Robust design of a low-OSR continuous-time pipeline ADC

Abstract

A continuous-time pipeline (CTP) analog-to-digital converter (ADC) consists of a number of cascaded stages, each employing a coarse ADC to digitize the residue signal generated by the previous stage. Compared to a continuous-time sigma-delta ADC, a CTP-ADC offers high bandwidth with relatively low sampling rates.

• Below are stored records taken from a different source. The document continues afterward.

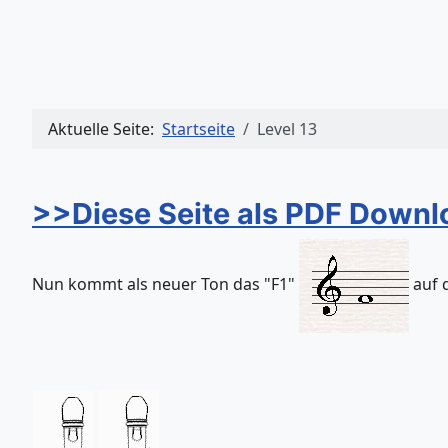
Aktuelle Seite:
Startseite
Level 13
>>Diese Seite als PDF Down
Nun kommt als neuer Ton das "F1"
auf d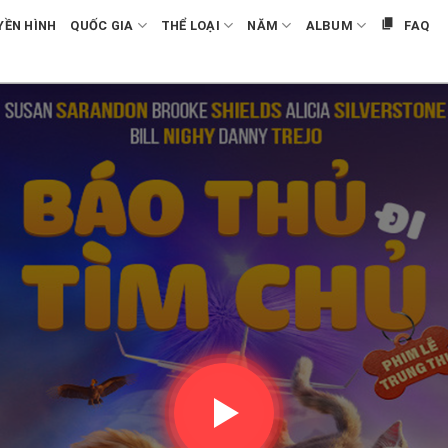
YỀN HÌNH
QUỐC GIA
THỂ LOẠI
NĂM
ALBUM
FAQ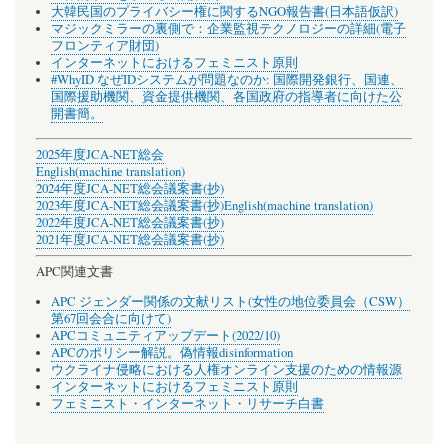
大韓民国のプライバシー権に関するNGO報告書(日本語仮訳)
マジックミラーの裏側で：企業監視テクノロジーの詳細(電子
フロンティア財団)
インターネットにおけるフェミニスト原則
#WhyID なぜIDシステムが問題なのか: 国際開発銀行、国連、
国際援助機関、資金提供機関、各国政府の指導者に向けた公
開書簡。
2025年度JCA-NET総会
English(machine translation)
2024年度JCA-NET総会議案書(抄)
2023年度JCA-NET総会議案書(抄)
English(machine translation)
2022年度JCA-NET総会議案書(抄)
2021年度JCA-NET総会議案書(抄)
APC関連文書
APC ジェンダー関係の文献リスト(女性の地位委員会（CSW）
第67回会合に向けて)
APCコミュニティアップデート(2022/10)
APCのポリシー解説。偽情報disinformation
ウクライナ侵略における人権オンライン支援のための情報源
インターネットにおけるフェミニスト原則
フェミニスト・インターネット・リサーチ白書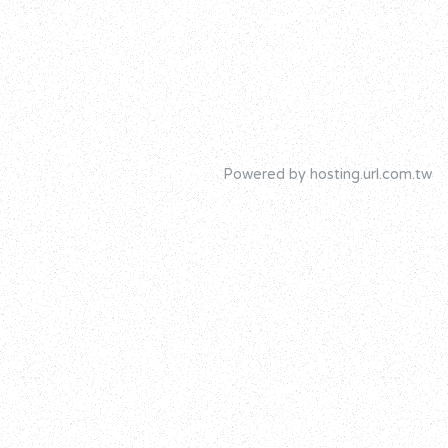
Powered by hosting.url.com.tw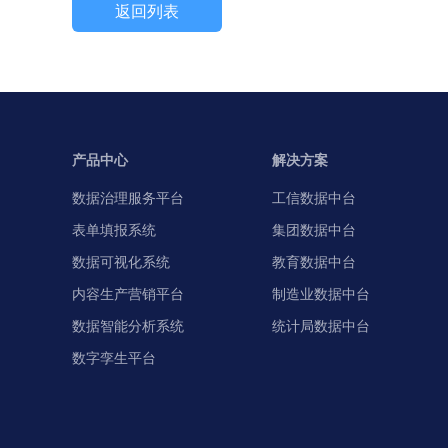
返回列表
产品中心
解决方案
数据治理服务平台
工信数据中台
表单填报系统
集团数据中台
数据可视化系统
教育数据中台
内容生产营销平台
制造业数据中台
数据智能分析系统
统计局数据中台
数字孪生平台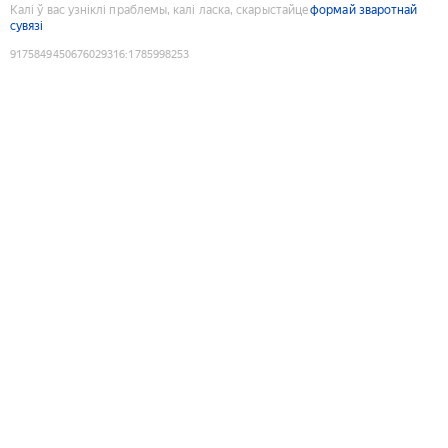
Калі ў вас узніклі праблемы, калі ласка, скарыстайце
формай зваротнай
сувязі
9175849450676029316
:
1785998253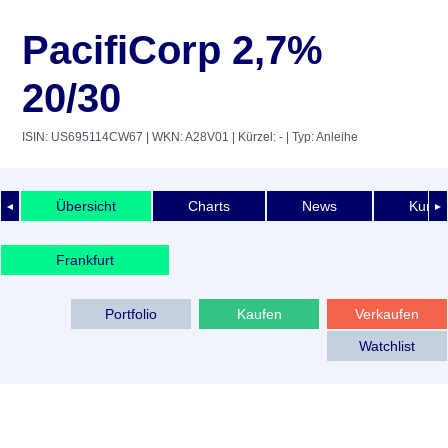
PacifiCorp 2,7%
20/30
ISIN: US695114CW67
| WKN: A28V01
| Kürzel: -
| Typ: Anleihe
Übersicht
Charts
News
Kurshi
◄
►
Frankfurt
Portfolio
Kaufen
Verkaufen
Watchlist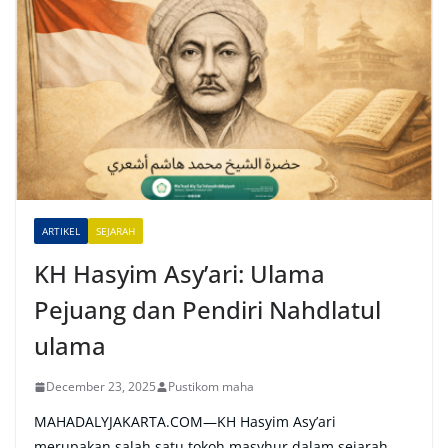
t
e
r
n
a
t
i
v
e
ARTIKEL
SEJARAH
:
KH Hasyim Asy’ari: Ulama
Pejuang dan Pendiri Nahdlatul
ulama
December 23, 2025
Pustikom maha
MAHADALYJAKARTA.COM—KH Hasyim Asy’ari
merupakan salah satu tokoh masyhur dalam sejarah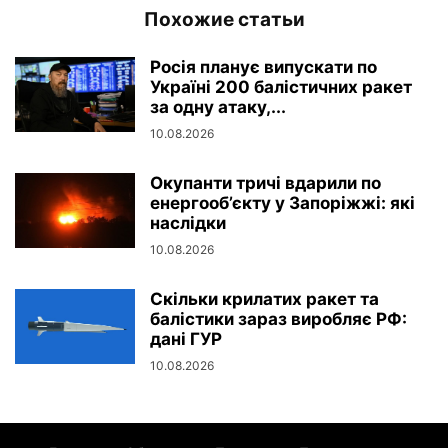
Похожие статьи
Росія планує випускати по
Україні 200 балістичних ракет
за одну атаку,...
10.08.2026
Окупанти тричі вдарили по
енергооб’єкту у Запоріжжі: які
наслідки
10.08.2026
Скільки крилатих ракет та
балістики зараз виробляє РФ:
дані ГУР
10.08.2026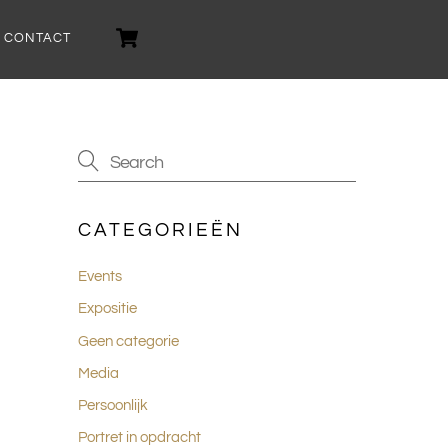
Cart
CONTACT
CATEGORIEËN
Events
Expositie
Geen categorie
Media
Persoonlijk
Portret in opdracht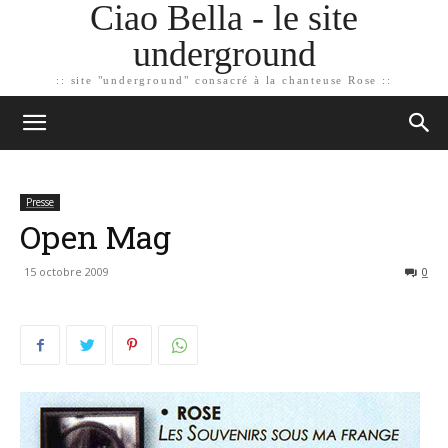
Ciao Bella - le site
underground
:: site "underground" consacré à la chanteuse Rose ::
Presse
Open Mag
15 octobre 2009
0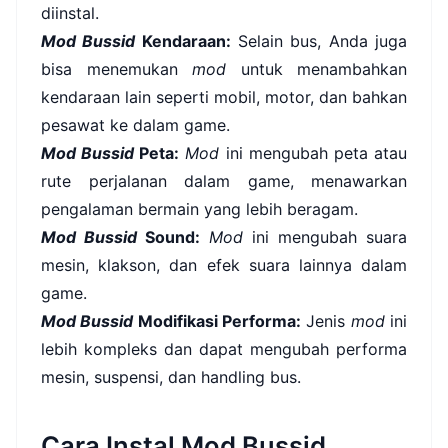
diinstal.
Mod Bussid
Kendaraan:
Selain bus, Anda juga
bisa menemukan
mod
untuk menambahkan
kendaraan lain seperti mobil, motor, dan bahkan
pesawat ke dalam game.
Mod Bussid
Peta:
Mod
ini mengubah peta atau
rute perjalanan dalam game, menawarkan
pengalaman bermain yang lebih beragam.
Mod Bussid
Sound:
Mod
ini mengubah suara
mesin, klakson, dan efek suara lainnya dalam
game.
Mod Bussid
Modifikasi Performa:
Jenis
mod
ini
lebih kompleks dan dapat mengubah performa
mesin, suspensi, dan handling bus.
Cara Instal Mod Bussid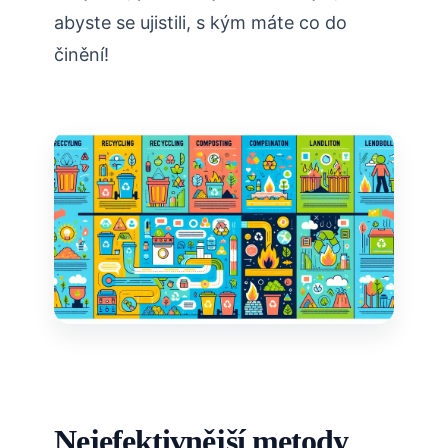
abyste se ujistili, s kým máte co do
činění!
Nejefektivnější metody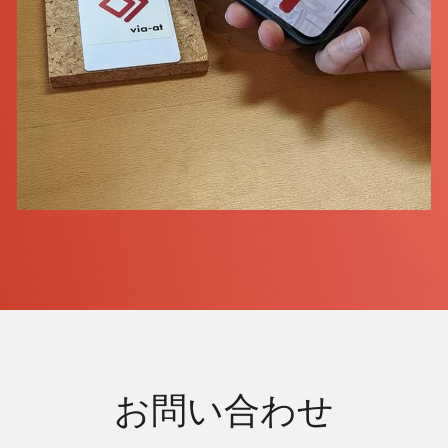
お問い合わせ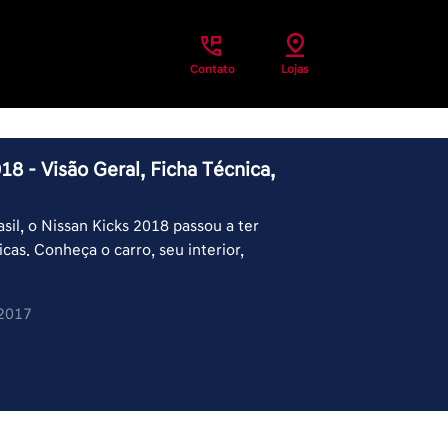
Contato
Lojas
8 - Visão Geral, Ficha Técnica,
il, o Nissan Kicks 2018 passou a ter
icas. Conheça o carro, seu interior,
/2017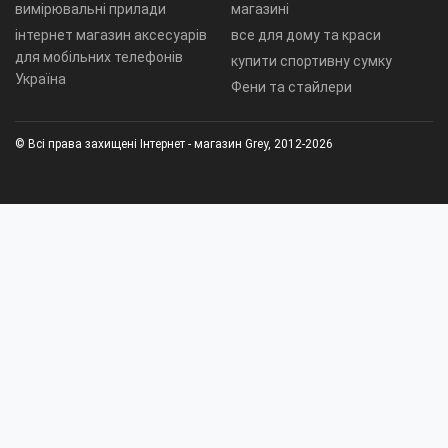
вимірювальні прилади
магазині
інтернет магазин аксесуарів
все для дому та краси
для мобільних телефонів
купити спортивну сумку
Україна
Фени та стайлери
© Всі права захищені Інтернет - магазин Grey, 2012-2026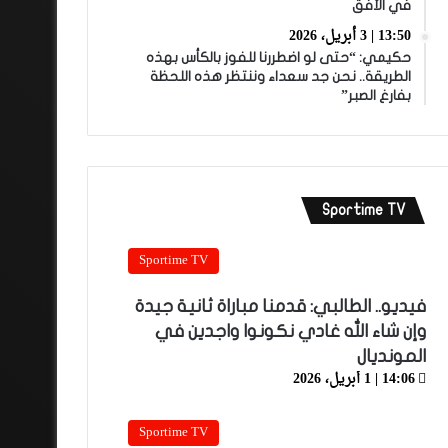
في الأفق
13:50 | 3 أبريل، 2026
حكيمي: “حتى لو اضطررنا للفوز بالكأس بهذه
الطريقة.. نحن جد سعداء وننتظر هذه اللحظة
بفارغ الصبر”
Sportime TV
Sportime TV
فيديو.. الطالبي: قدمنا مباراة ثانية جيدة
وإن شاء الله غادي نكونوا واجدين في
المونديال
14:06 | 1 أبريل، 2026
Sportime TV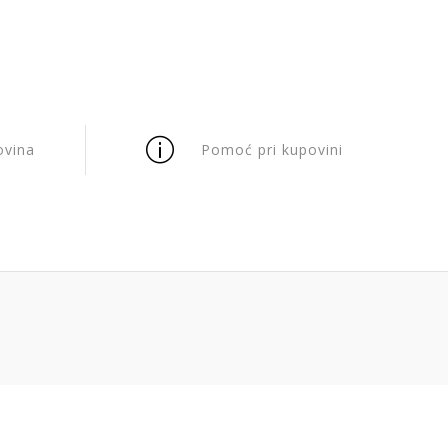
ovina
Pomoć pri kupovini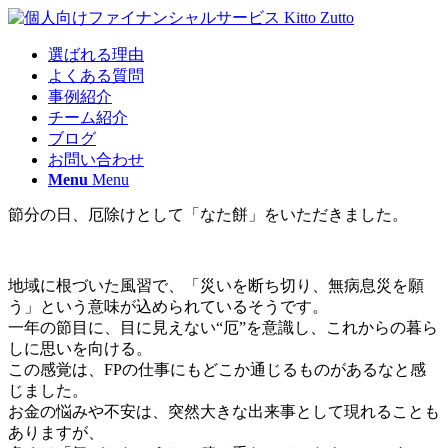
選ばれる理由
よくある質問
事例紹介
チーム紹介
ブログ
お問い合わせ
Menu
Menu
節分の日、厄除けとして「なた餅」をいただきました。
地域に根づいた風習で、「災いを断ち切り、無病息災を願
う」という意味が込められているそうです。
一年の節目に、目に見えない“厄”を意識し、これからの暮ら
しに思いを向ける。
この感覚は、FPの仕事にもどこか通じるものがあるなと感
じました。
お金の悩みや不安は、突然大きな出来事として現れることも
ありますが、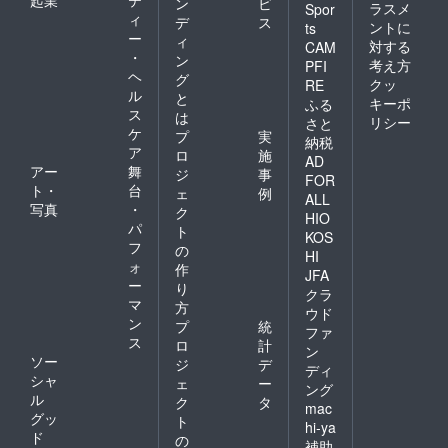
ン
ビ
ラスメ
Spor
ィ
デ
ス
ントに
ts
ー
ィ
対する
CAM
・
ン
考え方
PFI
ヘ
グ
クッ
RE
ル
と
キーポ
ふる
ス
は
リシー
さと
ケ
プ
実
納税
ア
ロ
施
AD
アー
舞
ジ
事
FOR
ト・
台
ェ
例
ALL
写真
・
ク
HIO
パ
ト
KOS
フ
の
HI
ォ
作
JFA
ー
り
クラ
マ
方
ウド
ン
プ
統
ファ
ス
ロ
計
ン
ソー
ジ
デ
ディ
シャ
ェ
ー
ング
ル
ク
タ
mac
グッ
ト
hi-ya
ド
の
補助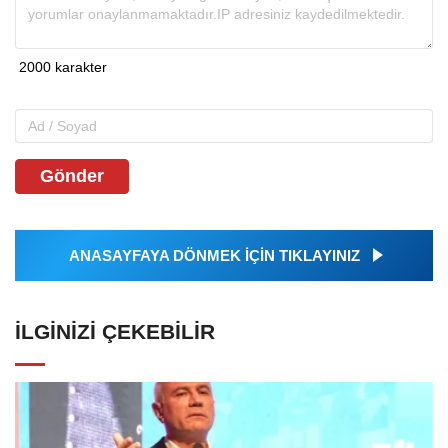
Gönder
ANASAYFAYA DÖNMEK İÇİN TIKLAYINIZ
İLGINIZI ÇEKEBILIR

Due to the image signals produced by the coarse ADC, CTP-ADCs are easily saturated by input signals near integer multiples of the sampling frequency (k·Fs). In addition, the amplitude of the residue signal at the output of their first stages is sensitive to process variation. In this work, the delay line, employed to match the phase shift between different paths of a CTP-ADC, is a second-order all-pass filter (APF), while the coarse ADC is a first-order continuous-time sigma-delta modulator (CTMOD1). Together, these techniques improve near-Fs residue suppression by at least 6 dB and in-band residue suppression by 3.5 dB.

A transistor-level implementation of the CTMOD1 was made in 28nm CMOS. It consists of a 4-bit resistive DAC (RDAC), a 4-bit quantizer, and an active-RC integrator. It achieves 27 dB SNDR, -53 dB SFDR, and consumes 3.3 mW. Compared to an earlier coarse ADC design, which required 4-bit dither to mitigate in-band spurs, it requires only 1-bit dither.